The DiMasos’ case attracted some national attention because it was the first to take place against the backdrop of the U.S. Supreme Court’s decision in State Farm Mutual Automobile Insurance Co. v. Campbell. In that decision, the justices called for “vigorous judicial scrutiny of punitive damages awards.”
Ford’s lawyer, Donald H. Dawson Jr. of Dawson & Clark in Detroit, said the jurors seemed to subscribe to a common sense assessment of how a car should behave. The DiMasos’ car had hit the median, he said, and rather than braking or pulling the car off the road, the driver jerked the wheel back and forth.
Also representing Ford were Charles K. Reed and Michael R. Boorman of McKenna Long & Aldridge and Rosewell Page III of McGuireWoods in Richmond, Va.
Plaintiffs’ lawyer Eric J. Hertz of Hertz Link & Smith and Sweeney Merrigan Law said he still thinks he had a strong case. The circumstances just weren’t right for a win, he said. Hertz helped try the case with his partner, Mark D. Link, and with lead counsel James A. Lowe of Cleveland’s Lowe Eklund Wake-field & Mulvihill.
As it turned out, the State Farm decision affected only pretrial maneuvering in the DiMasos’ case. In pretrial motions, Ford’s lawyers sought to limit testimony about the company’s finances and about sales of the Explorer outside of Georgia.
The defense tried to distinguish their claim from the one against State Farm in State Farm by pointing out that the company had written state-specific policies but was punished for its behavior in jurisdictions other than the one in which it stood trial. In the DiMasos’ case, however, Ford sold the same product in all 50 states, and the vehicles – including the one the DiMasos owned – crossed state lines.
The defense received a partial victory. Prodgers excluded testimony about sales of the Explorer outside of Georgia, but he decided to allow testimony about Ford’s finances should the trial reach the punitive damages stage.
Without the pressure of the State Farm decision, the DiMasos brought a fairly standard products liability case.

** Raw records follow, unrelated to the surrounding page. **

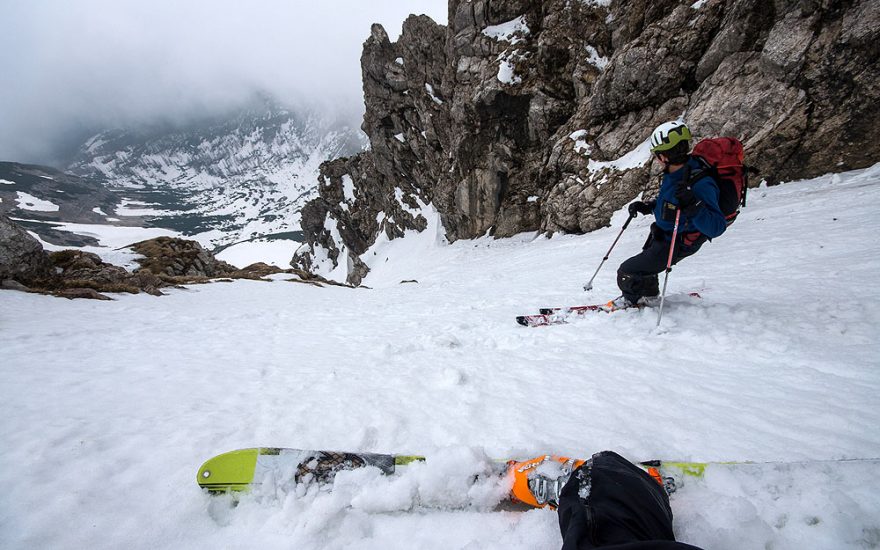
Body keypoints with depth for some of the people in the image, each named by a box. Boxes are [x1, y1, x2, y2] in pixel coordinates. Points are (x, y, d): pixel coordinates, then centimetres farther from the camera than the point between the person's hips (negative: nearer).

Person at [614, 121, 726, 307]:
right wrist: (646, 206, 3)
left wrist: (692, 205, -48)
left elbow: (716, 227, -34)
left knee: (628, 272, -10)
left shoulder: (700, 184, -33)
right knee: (644, 263, 29)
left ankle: (632, 300, 21)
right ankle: (648, 294, 55)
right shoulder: (674, 172, -5)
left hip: (676, 245, -9)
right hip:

On Dec. 15, 1996, Vittorio DiMaso was leading a three-vehicle caravan from Illinois to the family’s new home in Florida. Vittorio DiMaso led the way in his 1992 Explorer. His wife followed in another car, and her parents came last in another vehicle.
The family was traveling south on Interstate 75 when Vittorio DiMaso switched lanes from right to left. The plaintiffs claimed he did this to avoid another car, though the defense disputed that. The Explorer slid off the highway into the median, and DiMaso jerked the SUV back to the right.
Then DiMaso corrected again, yanking the steering wheel back to the left. The Explorer went into a slide, then rolled down the center of the southbound lanes. It rolled onto the median, where it came to a stop on its roof.
DiMaso’s son Francesco was wearing his seat belt and was uninjured in the crash. But DiMaso was tossed out of the SUV when it flipped; he severed his spine and now suffers incurable quadriplegia, according to the complaint.
The defense contended, on the basis of a police report, that DiMaso had not been wearing his seat belt when he crashed. The plaintiffs argued that their client had been belted in, but the belt had broken in the force of the wreck.
But during trial, Hertz said, the plaintiffs thought they were doing well. At one point, according to Hertz, Ford offered a settlement, and the plaintiffs refused. He declined to specify the size of the offer, saying only that it was too small and that the plaintiffs turned it down because they thought they were going to win.
Ford spokeswoman Kathleen Vokes said the DiMaso victory marks the eighth time Ford has won a products liability case alleging defects in the Explorer. No case, she said, has successfully shown the Explorer to have a defect.
Hertz said that despite the long string of defense verdicts for Ford in these cases, he intends to keep after the car company. There was strong evidence at trial, he said, that the Explorer DiMaso drove “had some stability problems.”